The fact is the man was elected president of the US in the way we elect our presidents. If the US is not a "Democracy in the strictest sense" it is still the closest thing the world has to one. Last I checked, there were no laws that limited a President's power when depending on how many votes they got. A President's job is to get **** done. What you and others like you are saying is that because he did not get the popular vote (or, even dumber, and OVERWHELMING portion of the popular vote) the guy has no right to do anything. You would make him a lame duck.
The fact of the matter is this choice (and, coincidentally, nearly everything this president has done) has been supported by a majority of the population of this country. Democracy in action, my friend. The fact that the media is liberally biased doesn't change the actual percentages, people have supported the things that are being done.
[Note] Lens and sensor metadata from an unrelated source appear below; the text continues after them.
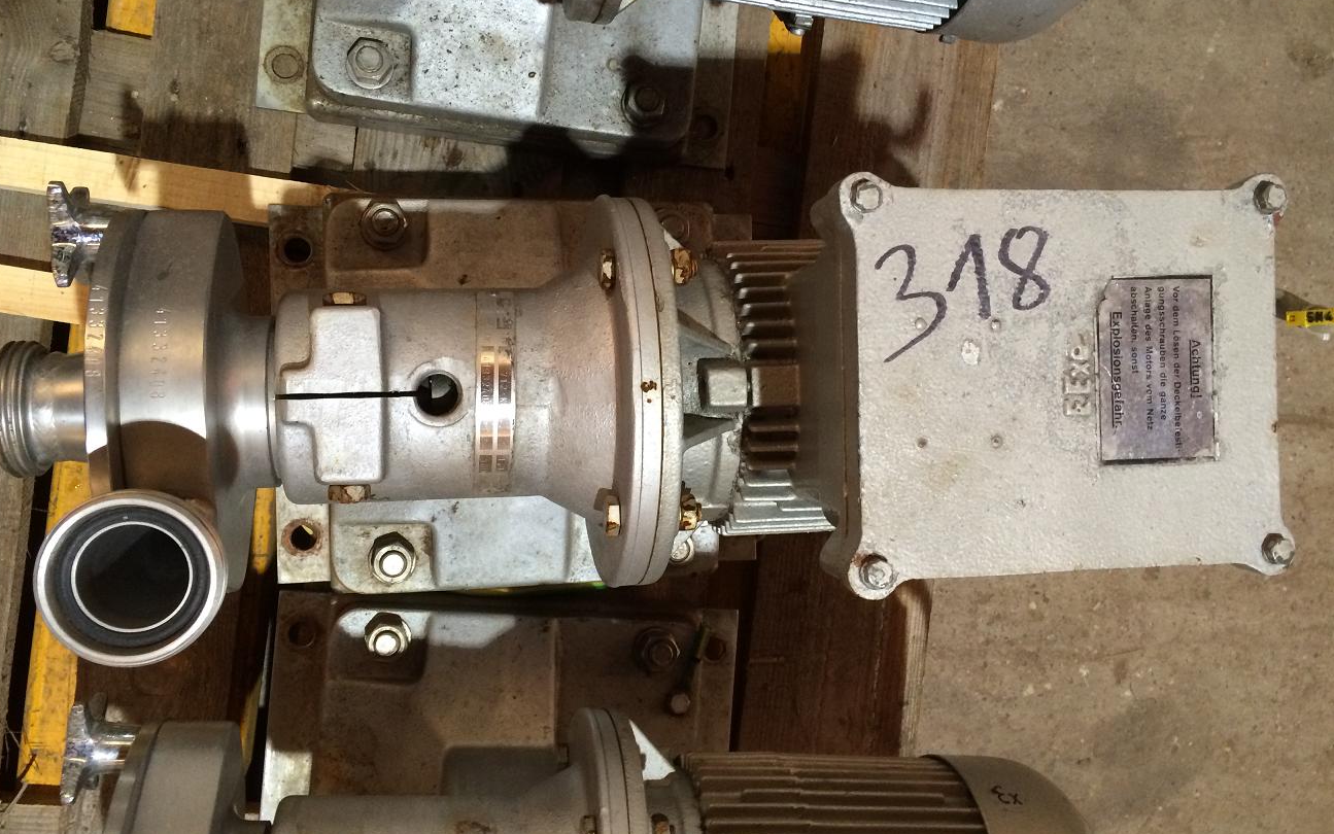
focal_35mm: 31
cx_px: 665
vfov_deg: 40.6
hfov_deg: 61.2
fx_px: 1127
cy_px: 396
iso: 200
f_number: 2.2
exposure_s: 1/33
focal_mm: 4.15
If everything is supposed to be decided democratically, then it shouldn't matter who the President is, you should just do what the majority of the citizens of the country want, right? Well the majority of the citizens of the country agree that we should go to war with Iraq. But wait--you don't agree so all that goes out the window.
The truth is, we elect these people because we trust them to run our country, not because they are puppets at our whim. ("Hey, 80% of the US wants to nuke Jamaica. Guess I gotta do it.") Funny enough, we have an electoral college for the same reason. Our government is built on a system of checks and balances, so that even though every person in the country doesn't vote on every decision the government makes, the interests of the people are protected. It is unreasonable to hold a vote for every decision, so we vote for those leaders that share our concerns and views and let them vote on those ideas. That sounds like the most realistic way to carry out a democracy to me.